What you need to do: Find the line containing "Download the App". Reproduce it and every line after it up to the end of the records, exactly as written.
-------- Data listing --------
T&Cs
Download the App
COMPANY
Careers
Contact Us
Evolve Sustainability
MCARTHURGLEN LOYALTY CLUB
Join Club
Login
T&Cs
--------
Your response:
Download the App
COMPANY
Careers
Contact Us
Evolve Sustainability
MCARTHURGLEN LOYALTY CLUB
Join Club
Login
T&Cs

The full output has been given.